The future stability of Greenland’s ice sheet is at risk from a growing network of melting lakes that currently extends over 100 kilometers. Scientists discovered these fast-draining lakes have started a chain reaction, which could lead to the potential collapse of the Greenland ice sheet.

Every summer, warmer temperatures leads to the formation of lakes on the surface of the Greenland ice sheet. Although many of these lakes exist for weeks or months, they eventually drain through nearly 1 kilometer of ice in just a few hours, transferring massive amount of water and heat to the base of the ice sheet.

Although it was previously thought these drainage events were isolated, a new study suggests the lakes actually form a massive interconnected network.
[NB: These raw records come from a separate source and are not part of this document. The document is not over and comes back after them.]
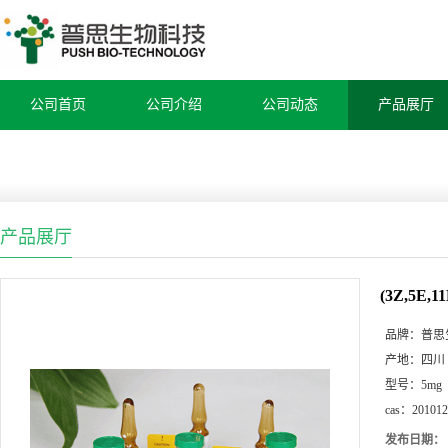
公司首页
公司介绍
公司动态
产品展厅
产品展厅
(3Z,5E,11E
品牌：
普思
产地：
四川
型号：
5mg
cas：
201012
发布日期：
Researchers discovered the affected areas include sensitive regions of the interior of the ice sheet — the impact of ice flow on these regions is considered to be substantial.
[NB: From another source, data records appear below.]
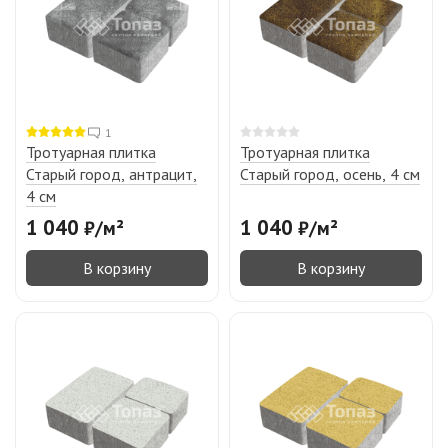
1
Тротуарная плитка
Тротуарная плитка
Старый город, антрацит,
Старый город, осень, 4 см
4 см
1 040
1 040
₽
/
м²
₽
/
м²
В корзину
В корзину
How are these interconnected network of lakes being formed? According to the researchers, when one lake drains, the water spreads rapidly under the ice sheet and flows faster. The faster flow allows new fractures to open up on the surface of the ice sheet, which in turn act as the perfect pipeline for draining other lakes.

This process has the potential to start a chain reaction that can drain multiple lakes, some of which could be located as far as 80 kilometers away. In one such case, 124 lakes drained in just five days. Scientists said these events can temporarily accelerate ice flow by 400 percent, which in turn can also ramp up sea-level rise.

“Transfer of water and heat from surface to the bed can escalate extremely rapidly due to a chain reaction,” Poul Christoffersen, from Cambridge University’s Scott Polar Research Institute and lead author of the new study, said in a statement. “In one case we found all but one of 59 observed lakes drained in a single cascading event. Most of the melt lakes drain in this dynamic way.”

The new research highlights how forces under Greenland’s ice sheet can undergo sudden changes, leading to the formation of fractures of frozen ice. Researchers developed a 3D model to help demonstrate how even lakes formed in the stable area of the ice sheet can drain when fractures, caused by other rapidly-melting lakes, open up on the surface.

“We found clear evidence of these crevasses at 1,800 metres above sea level and as far 135 kilometres inland from the ice margin. This is much farther inland than previously considered possible,” Christoffersen added.

“The transformation of forces within the ice sheet when lakes drain is sudden and dramatic,” said co-author Marion Bougamont, also from the Scott Polar Research Institute. “Lakes that drain in one area produce fractures that cause more lakes to drain somewhere elsewhere. It all adds up when you look at the pathways of water underneath the ice.”

“This growing network of melt lakes, which currently extends more than 100 kilometers inland and reaches elevations as high a 2,000 meters above sea level, poses a threat for the long-term stability of the Greenland ice sheet,” said Christoffersen. “This ice sheet, which covers 1.7 million square kilometers, was relatively stable 25 years ago, but now loses one billion tons of ice every day. This causes one millimeter of global sea level rise per year, a rate which is much faster than what was predicted only a few years ago.”

Although a complete loss of all the ice in Greenland is very unlikely in this century, researchers warn the way the ice sheet is responding to climate change calls for a global effort in drastically reducing greenhouse gas emission levels.

The new research has been published in the journal Nature Communications.